Porém, isso me lembrou a possibilidade que fez aquela garota perguntar a respeito: eu recusei seu convite de participar do clube de jornalismo. Aquela atitude poderia muito bem significar que estava do lado de Yonagi.
— Finja o quanto quiser que de todo jeito você perdeu a única pessoa que talvez poderia te ajudar a vencer. Bom, na verdade como aquele garoto foi escolhido e não você, foi usado contra o seu favor. Você permaneceu sozinha desde o começo! — debochou Kumiko, se recuperando da resposta de Yonagi.

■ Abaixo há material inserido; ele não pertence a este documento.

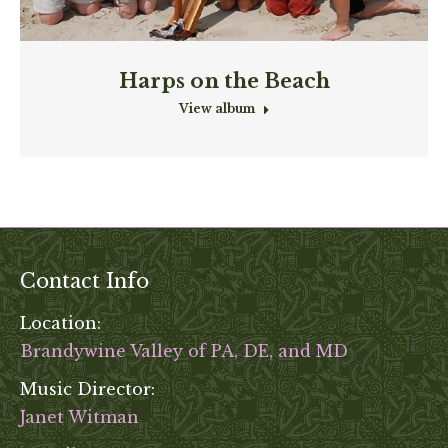
Harps on the Beach
View album
Contact Info
Location:
Brandywine Valley of PA, DE, and MD
Music Director:
Janet Witman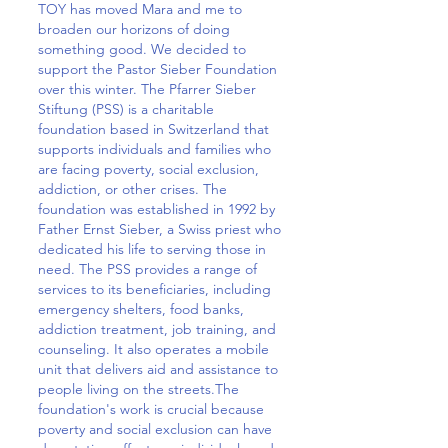
TOY has moved Mara and me to
broaden our horizons of doing
something good. We decided to
support the Pastor Sieber Foundation
over this winter. The Pfarrer Sieber
Stiftung (PSS) is a charitable
foundation based in Switzerland that
supports individuals and families who
are facing poverty, social exclusion,
addiction, or other crises. The
foundation was established in 1992 by
Father Ernst Sieber, a Swiss priest who
dedicated his life to serving those in
need. The PSS provides a range of
services to its beneficiaries, including
emergency shelters, food banks,
addiction treatment, job training, and
counseling. It also operates a mobile
unit that delivers aid and assistance to
people living on the streets.The
foundation's work is crucial because
poverty and social exclusion can have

— Vou te dizer apenas mais uma vez... — disse Yonagi, assumindo um tom de voz mais frio. — ...não importa que meios use não irá me vencer, não me atingirá, não vai me magoar e nem mesmo me fará importar. Sem provas, não posso agir contra você, mas... alguém que usa métodos baixos como os que fez não tem como ganhar de alguém como eu.
Soltei um sorriso desdenhoso e tornei a andar pelos corredores. A posição imponente de Yonagi era a sua maior arma. Se você intimida o agressor que está te perturbando quer dizer que possui uma medida para combatê-lo ou que possui confiança para permanecer firme.
Bom, como sempre fui contrariado por aquela sociedade tinha o mesmo pensamento, por isso que a entendi muito bem. Naquele sentido, não éramos tão diferentes assim. No entanto, isso me motivou a prosseguir com o que iria fazer em breve.
Em uma comédia romântica, você apoiar uma garota em suas decisões e a encorajar a encarar seus problemas poderia te fazer se aproximar dela consideravelmente. No entanto, havia me motivado a fazer isso por uma pessoa inspirado por outra.
— Acho que realmente não posso escolher um lado, afinal...
Sim, era desse jeito que resolvo as coisas. Sem escolher um lado posso agir entre os dois e sair isento de ambos, afinal, tenho uma carta na manga que me permitirá anular qualquer efeito emocional de algo ou alguém. Este é o verdadeiro poder do coração das cartas!
Eu não me importo com as pessoas, mas suas emoções mais sinceras são itens importantes que nos fazem tomar decisões e ações não por si mesmas, mas por um bem maior. Isso era o que Himegi se referiu ao me pedir aquele favor com os olhos lacrimejando. Aquilo não foi um ato de gentileza, mas puro egoísmo.
Não que odiasse tal intuito.
Qual era o problema de querer que todos se deem bem? Claro que tinha muitos problemas, mas neste caso o que precisavam não era de uma solução. O que queriam ali não era uma resposta que resolvesse o desentendimento entre aquelas duas pessoas. Yonagi Kaede e Kumiko Horie nunca serão amigas e isso ficou claro como água.
Mesmo assim, Himeki Kyouko me pediu para encontrar um meio de não fazer ninguém se ferir. Uma sociedade pacífica não é um estado social em que as pessoas não se ataquem, era apenas uma utopia ridícula de algum ignorante.
Uma sociedade pacífica era um meio neutro de não colocar ideais diferentes na frente de outros tipos de ideais. A coexistência era algo possível apesar de limitada.
Um limite terá que ser imposto ali e isto não poderá ser feito por nenhum dos dois lados. Se for parar para pensar as pessoas se divergem em muitas coisas e um desses casos principais era a definição de leis que devem valer para todos.
Novamente falando... se isto fosse uma comédia romântica estaria jurando lealdade para Yonagi neste exato momento e talvez ficássemos mais próximos.
Será mesmo possível que estivesse tão à mercê da órbita que rodeava aquela garota? Bom, querer agir imparcialmente poderia representar isso indiretamente, mas não me importava.
De todo jeito, apesar de todo esse egoísmo em querer forçar uma coexistência Himegi Kyouko foi muito gentil.